In this study we have shown that two 2.2 km convection-permitting models yield qualitatively similar differences to the precipitation climatology compared to 12 km models, despite using different dynamical cores and different parameterization packages. Its also highlights that both convection-permitting models will need to address how to better balance the increased number of moderate to intense events and the decreased number of low-intensity events, which are needed to improve the 12 km model hourly distributions but are overcompensated in both models.

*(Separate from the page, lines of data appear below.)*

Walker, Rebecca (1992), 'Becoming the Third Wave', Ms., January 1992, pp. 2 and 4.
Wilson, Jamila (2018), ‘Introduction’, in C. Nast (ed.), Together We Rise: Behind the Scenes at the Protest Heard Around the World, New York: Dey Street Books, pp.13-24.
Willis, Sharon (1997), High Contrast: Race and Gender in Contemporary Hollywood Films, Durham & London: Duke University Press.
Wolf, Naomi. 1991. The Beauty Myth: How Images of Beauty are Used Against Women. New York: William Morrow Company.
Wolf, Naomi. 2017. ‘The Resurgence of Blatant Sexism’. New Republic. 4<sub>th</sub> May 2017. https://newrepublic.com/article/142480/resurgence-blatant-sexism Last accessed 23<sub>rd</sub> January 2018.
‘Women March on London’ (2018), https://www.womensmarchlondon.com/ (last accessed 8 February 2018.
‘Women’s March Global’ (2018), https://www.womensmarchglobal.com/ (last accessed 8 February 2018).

Work is on-going to introduce a scale-aware convection parameterisation in future model versions of the UKMO, which would enable some sub-grid convection. Work on the boundary layer scheme and its coupling with convection is also on-going.

This intercomparison study would benefit from the availability of new generations of hourly precipitation datasets. Future work will examine whether there are similarly robust signals of future precipitation change across different CPMs, reducing uncertainty in projections of intense events at hourly and km-scales. To this end, the CORDEX-Flagship pilot study on CPMs is a promising initiative, allowing comparison of more CPMs beyond the two available for analysis here.